The camp is geared towards extreme enrichment with students that have already proven themselves energetic, focused and comfortable with extended field studies, said Smith.
“This camp is not meant to give students their first experiences in field studies. Several students have chosen college and career paths in the biological sciences following their experiences with the Biodiversity Camp,” he said.
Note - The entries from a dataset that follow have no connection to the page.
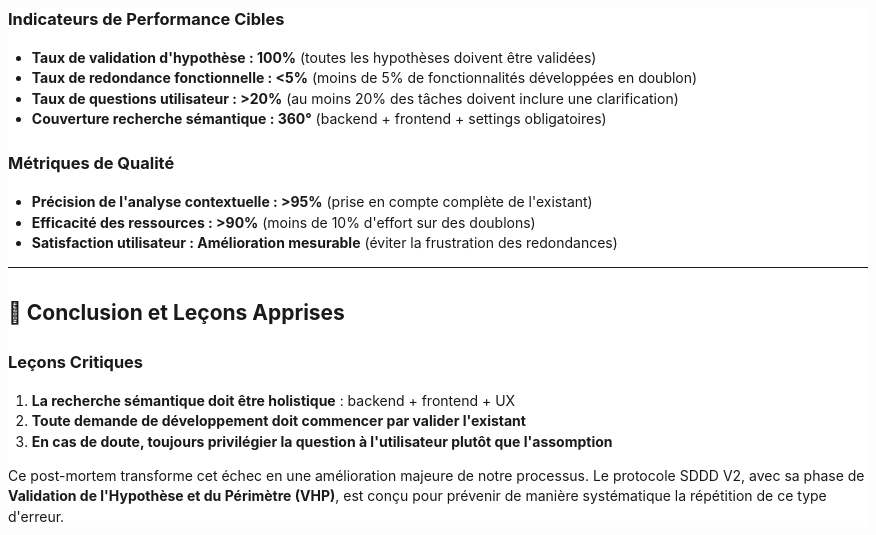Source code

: ### Indicateurs de Performance Cibles

- **Taux de validation d'hypothèse : 100%** (toutes les hypothèses doivent être validées)
- **Taux de redondance fonctionnelle : <5%** (moins de 5% de fonctionnalités développées en doublon)
- **Taux de questions utilisateur : >20%** (au moins 20% des tâches doivent inclure une clarification)
- **Couverture recherche sémantique : 360°** (backend + frontend + settings obligatoires)

### Métriques de Qualité

- **Précision de l'analyse contextuelle : >95%** (prise en compte complète de l'existant)
- **Efficacité des ressources : >90%** (moins de 10% d'effort sur des doublons)
- **Satisfaction utilisateur : Amélioration mesurable** (éviter la frustration des redondances)

---

## 🎯 Conclusion et Leçons Apprises

### Leçons Critiques

1. **La recherche sémantique doit être holistique** : backend + frontend + UX
2. **Toute demande de développement doit commencer par valider l'existant**
3. **En cas de doute, toujours privilégier la question à l'utilisateur plutôt que l'assomption**

Ce post-mortem transforme cet échec en une amélioration majeure de notre processus. Le protocole SDDD V2, avec sa phase de **Validation de l'Hypothèse et du Périmètre (VHP)**, est conçu pour prévenir de manière systématique la répétition de ce type d'erreur.
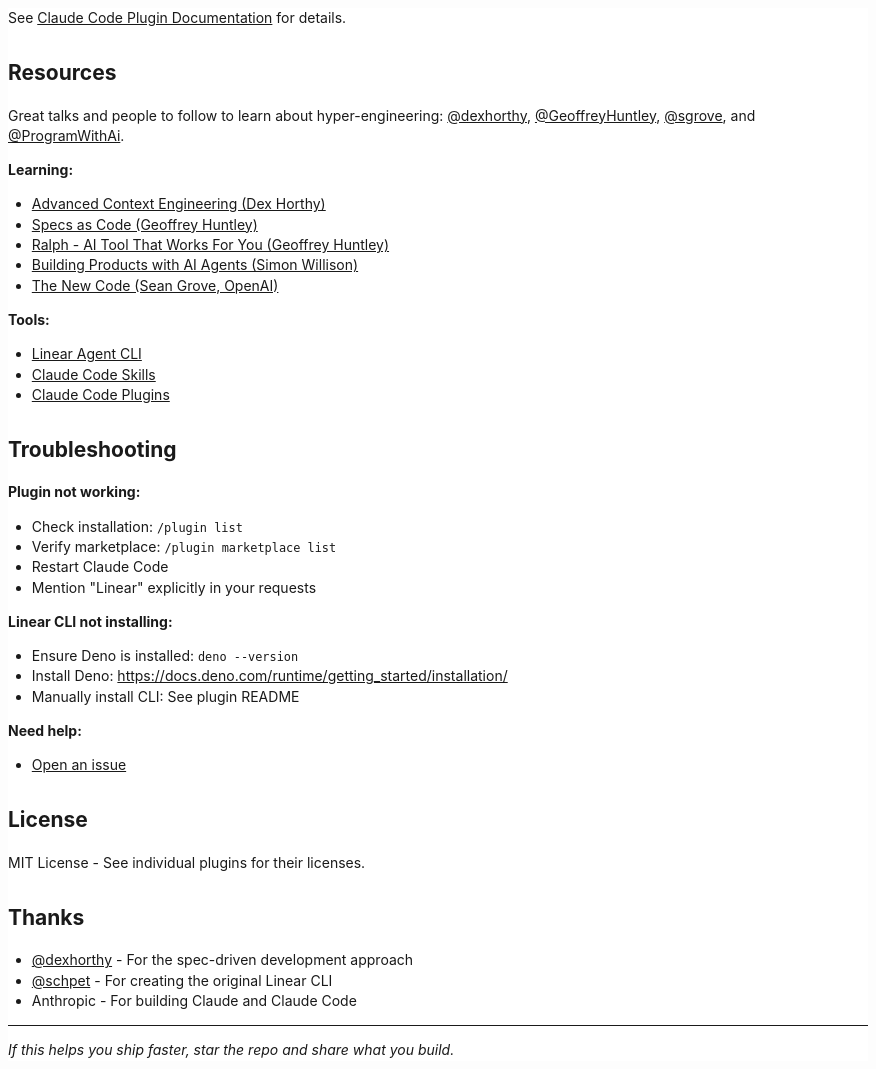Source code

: See [Claude Code Plugin Documentation](https://docs.claude.com/en/docs/claude-code/plugins) for details.

## Resources

Great talks and people to follow to learn about hyper-engineering: [@dexhorthy](https://x.com/dexhorthy), [@GeoffreyHuntley](https://x.com/GeoffreyHuntley), [@sgrove](https://x.com/sgrove), and [@ProgramWithAi](https://x.com/ProgramWithAi).

**Learning:**
- [Advanced Context Engineering (Dex Horthy)](https://www.youtube.com/watch?v=IS_y40zY-hc)
- [Specs as Code (Geoffrey Huntley)](https://ghuntley.com/specs/)
- [Ralph - AI Tool That Works For You (Geoffrey Huntley)](https://ghuntley.com/ralph/)
- [Building Products with AI Agents (Simon Willison)](https://www.youtube.com/watch?v=8rABwKRsec4)
- [The New Code (Sean Grove, OpenAI)](https://www.youtube.com/watch?v=J3oJqan2Gv8)

**Tools:**
- [Linear Agent CLI](https://github.com/juanbermudez/linear-agent-cli)
- [Claude Code Skills](https://docs.claude.com/en/docs/claude-code/skills)
- [Claude Code Plugins](https://docs.claude.com/en/docs/claude-code/plugins)

## Troubleshooting

**Plugin not working:**
- Check installation: `/plugin list`
- Verify marketplace: `/plugin marketplace list`
- Restart Claude Code
- Mention "Linear" explicitly in your requests

**Linear CLI not installing:**
- Ensure Deno is installed: `deno --version`
- Install Deno: https://docs.deno.com/runtime/getting_started/installation/
- Manually install CLI: See plugin README

**Need help:**
- [Open an issue](https://github.com/juanbermudez/hyper-engineering-tools/issues)

## License

MIT License - See individual plugins for their licenses.

## Thanks

- [@dexhorthy](https://x.com/dexhorthy) - For the spec-driven development approach
- [@schpet](https://github.com/schpet) - For creating the original Linear CLI
- Anthropic - For building Claude and Claude Code

---

_If this helps you ship faster, star the repo and share what you build._
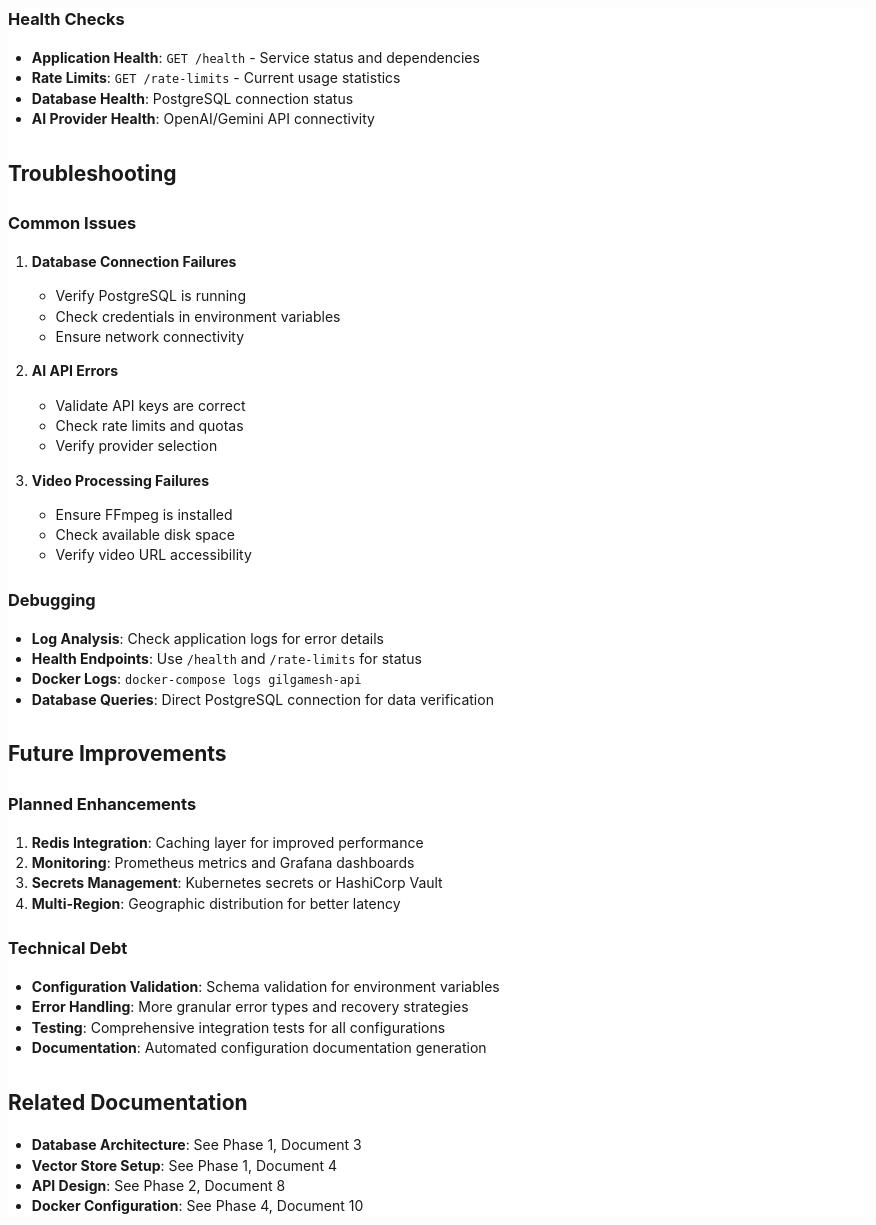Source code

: ### Health Checks
- **Application Health**: `GET /health` - Service status and dependencies
- **Rate Limits**: `GET /rate-limits` - Current usage statistics
- **Database Health**: PostgreSQL connection status
- **AI Provider Health**: OpenAI/Gemini API connectivity

## Troubleshooting

### Common Issues
1. **Database Connection Failures**
   - Verify PostgreSQL is running
   - Check credentials in environment variables
   - Ensure network connectivity

2. **AI API Errors**
   - Validate API keys are correct
   - Check rate limits and quotas
   - Verify provider selection

3. **Video Processing Failures**
   - Ensure FFmpeg is installed
   - Check available disk space
   - Verify video URL accessibility

### Debugging
- **Log Analysis**: Check application logs for error details
- **Health Endpoints**: Use `/health` and `/rate-limits` for status
- **Docker Logs**: `docker-compose logs gilgamesh-api`
- **Database Queries**: Direct PostgreSQL connection for data verification

## Future Improvements

### Planned Enhancements
1. **Redis Integration**: Caching layer for improved performance
2. **Monitoring**: Prometheus metrics and Grafana dashboards
3. **Secrets Management**: Kubernetes secrets or HashiCorp Vault
4. **Multi-Region**: Geographic distribution for better latency

### Technical Debt
- **Configuration Validation**: Schema validation for environment variables
- **Error Handling**: More granular error types and recovery strategies
- **Testing**: Comprehensive integration tests for all configurations
- **Documentation**: Automated configuration documentation generation

## Related Documentation
- **Database Architecture**: See Phase 1, Document 3
- **Vector Store Setup**: See Phase 1, Document 4
- **API Design**: See Phase 2, Document 8
- **Docker Configuration**: See Phase 4, Document 10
Biodiversity Camp took place from June 26th - 30th this year. The camp had 20 high school and middle school students. About half were CREC students, 40 percent came from Hartford Public Schools and the rest were from other districts.
Jacob Kuczek, 13, a student at CREC Two Rivers Middle, said he and other camp participants explored the Fenton River near UConn, the Connecticut River and Matianuck Natural Area Preserve.
“We explored a bit, everyone in the camp got nets to catch insects. We brushed the nets through the grass and looked to see if we caught anything,” he said.
Insects that were caught – milkweed beetles, black fireflies, spiders, moths, among others – were either frozen to be examined under a microscope or kept alive.
“The purpose of keeping them alive is to study their behavior, what they eat,” said Jacob.
Students attended the camp during the day. On the last night, campers competed in a BioBlitz – a contest to see who could catch and identify the most insects - until midnight and slept at CREC Two Rivers Magnet Middle School.
This is the camp’s third summer, with the first and second camps running in 2014 and 2015. In 2016, camp organizers focused on a statewide CT BioBlitz where CREC Two Rivers Middle School set a world record of most organisms identified in a 24-hour period.